Nick and Karen were proud patrons of the arts. Nick enjoyed opera and theatre, and happily supported the artistic efforts of Onstage Atlanta, Georgia Shakespeare, the Fox Theatre’s Theatre of the Stars and Broadway Across America, Georgia Ensemble, the Alliance Theatre, and the Atlanta Opera, and along with Karen was on the board for the Lyric Theatre. Equally interested in both sports and arts, Nick was also known by many as the best club rugby coach in the US, and was frequently greeted by enthusiastic calls of “Coach!” anywhere he went in the city. He trained the Life Chiropractic and Old White teams, as well as donating time to coach the University of Georgia Rugby team.
Nick will be remembered by those who loved him as a real character who was generous, strong, and always the life of the party.
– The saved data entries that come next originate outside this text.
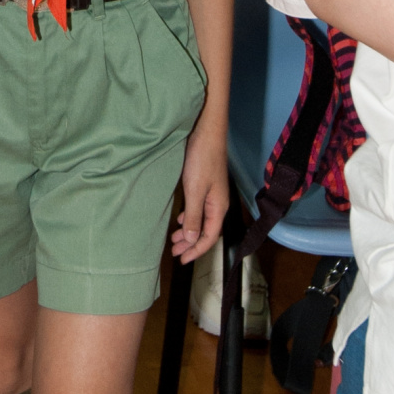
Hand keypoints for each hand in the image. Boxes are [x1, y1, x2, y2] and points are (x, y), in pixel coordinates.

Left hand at [171, 125, 228, 263]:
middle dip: (191, 244)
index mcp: (218, 208)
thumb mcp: (195, 191)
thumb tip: (192, 240)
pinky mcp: (206, 186)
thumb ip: (194, 217)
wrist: (207, 133)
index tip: (182, 260)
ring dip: (189, 232)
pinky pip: (199, 210)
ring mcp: (213, 194)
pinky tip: (181, 220)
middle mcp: (218, 204)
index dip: (196, 251)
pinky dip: (189, 218)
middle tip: (174, 252)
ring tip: (174, 240)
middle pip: (206, 231)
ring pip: (202, 220)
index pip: (209, 237)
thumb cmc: (202, 160)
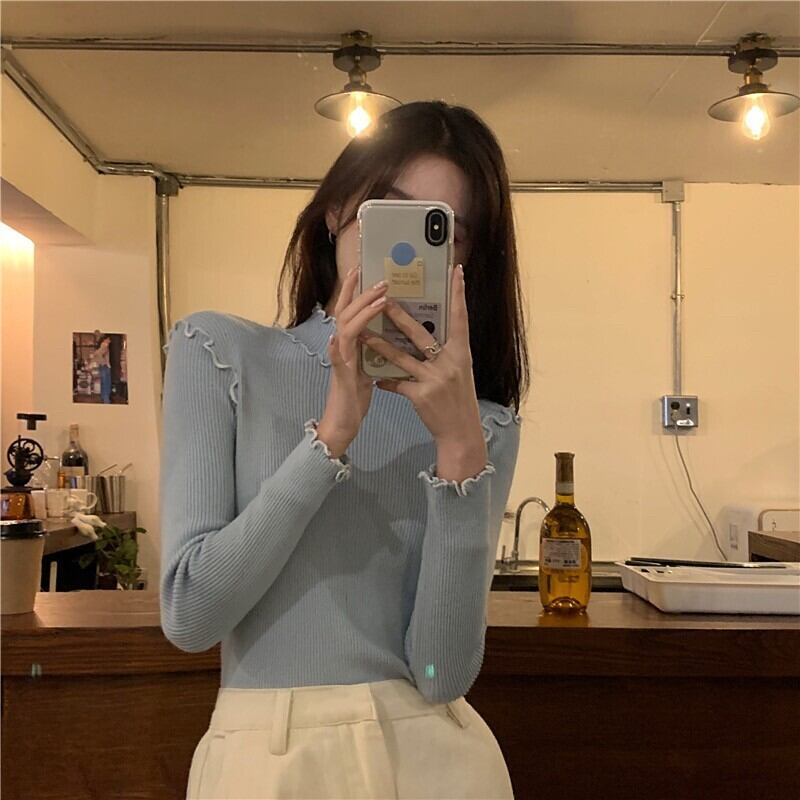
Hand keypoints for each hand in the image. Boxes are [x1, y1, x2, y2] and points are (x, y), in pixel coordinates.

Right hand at [317, 266, 389, 456]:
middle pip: (345, 312)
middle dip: (359, 292)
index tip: (363, 269)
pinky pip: (338, 358)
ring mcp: (340, 360)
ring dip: (360, 312)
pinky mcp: (341, 376)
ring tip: (377, 298)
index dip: (355, 291)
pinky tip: (337, 336)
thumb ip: (371, 349)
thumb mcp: (368, 366)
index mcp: (351, 343)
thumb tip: (384, 333)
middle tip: (376, 276)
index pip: (352, 311)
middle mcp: (342, 347)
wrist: (342, 422)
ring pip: (345, 329)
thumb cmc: (356, 396)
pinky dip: (338, 346)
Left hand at [357, 264, 485, 450]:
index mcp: (461, 353)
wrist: (461, 433)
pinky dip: (386, 381)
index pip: (460, 318)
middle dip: (400, 317)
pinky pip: (397, 384)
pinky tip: (376, 379)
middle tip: (383, 300)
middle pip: (420, 334)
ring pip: (401, 357)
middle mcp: (449, 363)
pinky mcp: (420, 396)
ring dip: (380, 346)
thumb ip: (447, 353)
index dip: (459, 295)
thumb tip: (431, 334)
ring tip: (363, 335)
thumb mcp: (460, 372)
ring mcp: (434, 379)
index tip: (457, 272)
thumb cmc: (460, 400)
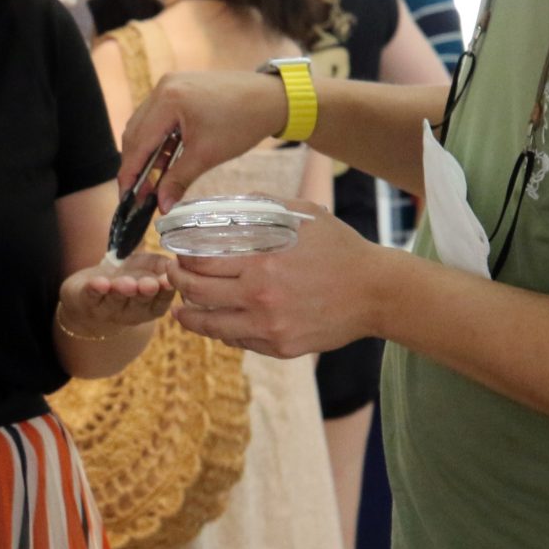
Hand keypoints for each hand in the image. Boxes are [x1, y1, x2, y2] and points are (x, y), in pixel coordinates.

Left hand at [62, 253, 177, 338]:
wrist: (95, 288)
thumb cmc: (130, 276)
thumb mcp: (149, 268)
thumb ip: (162, 265)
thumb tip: (173, 262)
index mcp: (151, 307)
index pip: (161, 302)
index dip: (165, 293)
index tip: (167, 282)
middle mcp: (131, 312)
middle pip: (139, 303)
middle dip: (144, 293)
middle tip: (148, 285)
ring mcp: (107, 310)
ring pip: (115, 301)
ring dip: (120, 291)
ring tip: (125, 283)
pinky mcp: (85, 302)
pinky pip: (90, 296)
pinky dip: (94, 289)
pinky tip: (99, 283)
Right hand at [118, 70, 293, 209]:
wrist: (271, 99)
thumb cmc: (243, 122)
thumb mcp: (207, 155)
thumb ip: (178, 180)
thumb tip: (162, 206)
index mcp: (168, 100)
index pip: (138, 142)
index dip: (129, 172)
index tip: (126, 195)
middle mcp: (163, 87)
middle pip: (135, 132)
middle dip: (136, 164)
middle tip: (139, 192)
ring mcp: (170, 84)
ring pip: (145, 124)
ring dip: (147, 152)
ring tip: (154, 178)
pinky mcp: (179, 87)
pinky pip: (158, 116)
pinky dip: (159, 139)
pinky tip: (166, 158)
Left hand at [163, 201, 397, 358]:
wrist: (376, 292)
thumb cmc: (339, 248)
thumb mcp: (303, 215)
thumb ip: (263, 206)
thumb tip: (226, 202)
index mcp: (261, 263)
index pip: (200, 262)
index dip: (182, 258)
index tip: (176, 253)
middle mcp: (260, 298)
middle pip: (197, 293)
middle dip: (178, 283)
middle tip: (172, 276)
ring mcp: (269, 326)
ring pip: (210, 325)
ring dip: (188, 316)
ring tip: (180, 310)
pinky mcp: (280, 346)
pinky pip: (238, 340)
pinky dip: (221, 331)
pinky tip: (216, 322)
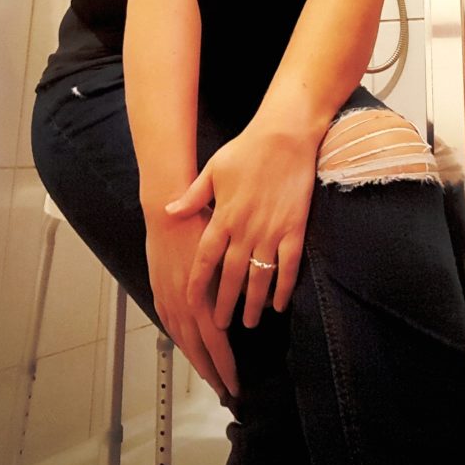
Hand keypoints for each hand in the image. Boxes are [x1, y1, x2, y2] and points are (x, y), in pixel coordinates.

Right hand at [145, 209, 237, 397]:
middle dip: (212, 374)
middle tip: (224, 392)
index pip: (217, 345)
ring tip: (208, 376)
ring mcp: (169, 300)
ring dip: (195, 361)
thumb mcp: (226, 255)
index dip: (227, 368)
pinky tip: (186, 346)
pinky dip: (179, 342)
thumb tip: (256, 304)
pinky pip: (169, 325)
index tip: (236, 386)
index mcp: (203, 299)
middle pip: (198, 350)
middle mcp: (185, 305)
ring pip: (182, 341)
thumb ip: (239, 283)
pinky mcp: (159, 291)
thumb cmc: (200, 226)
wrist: (168, 210)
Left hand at [166, 129, 316, 329]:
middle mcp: (245, 228)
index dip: (198, 284)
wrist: (283, 136)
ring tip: (250, 323)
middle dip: (224, 304)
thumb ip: (193, 195)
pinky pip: (288, 266)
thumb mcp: (212, 170)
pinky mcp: (294, 228)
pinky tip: (280, 304)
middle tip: (219, 327)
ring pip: (260, 277)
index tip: (191, 304)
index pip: (205, 259)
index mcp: (223, 215)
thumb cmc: (246, 149)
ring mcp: (271, 230)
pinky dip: (284, 288)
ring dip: (254, 304)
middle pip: (231, 276)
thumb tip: (170, 211)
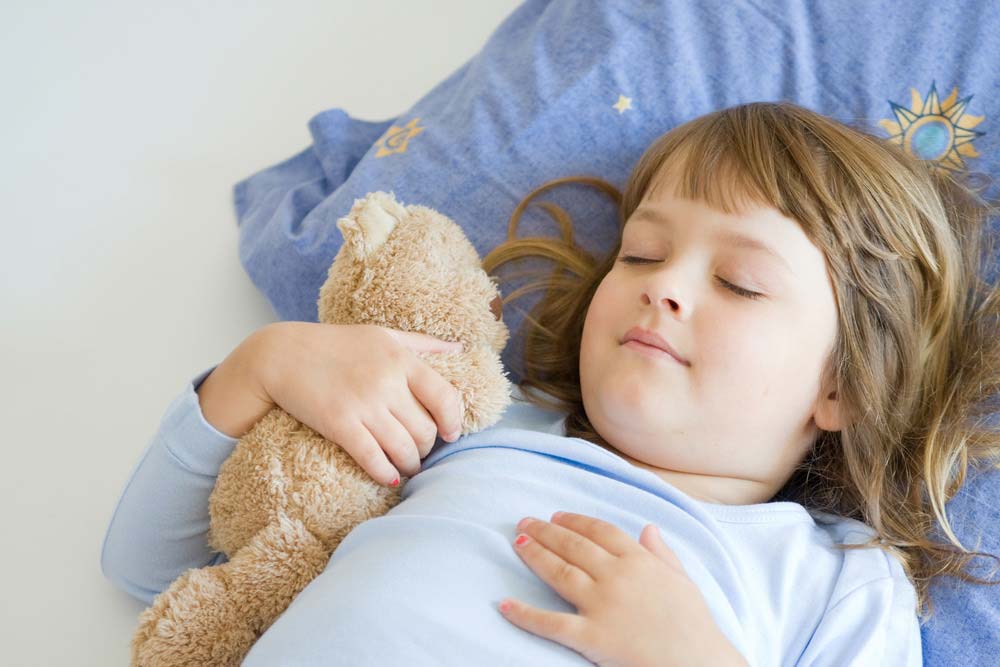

Nicholas Howard is survived by his wife, Karen Morgan Howard, his children, Britten Howard (Sunde), Gregory Howard (Deenie), Robin Bell (Steve), and Morgan Howard, as well as his grandchildren Anna Howard, Charlie Howard, and Max Howard, Hannah Bell, Sydney Bell, Andie Bell, and Jack Walraven. He also leaves behind sister, Jane Hunter, niece Amanda Davies, and great-niece Charlotte Davies and great-nephew Campbell Davies.
A memorial service for Nick will be held on Friday, June 25th at 10:00 AM at St Philip’s Cathedral.
The family will receive friends immediately after the service with a reception in the church’s Court of Gratitude. Nick was a great supporter of the arts, so in lieu of flowers, memorial contributions may be made in memory of Nicholas Clendon Howard to the Atlanta Lyric Theatre and Onstage Atlanta.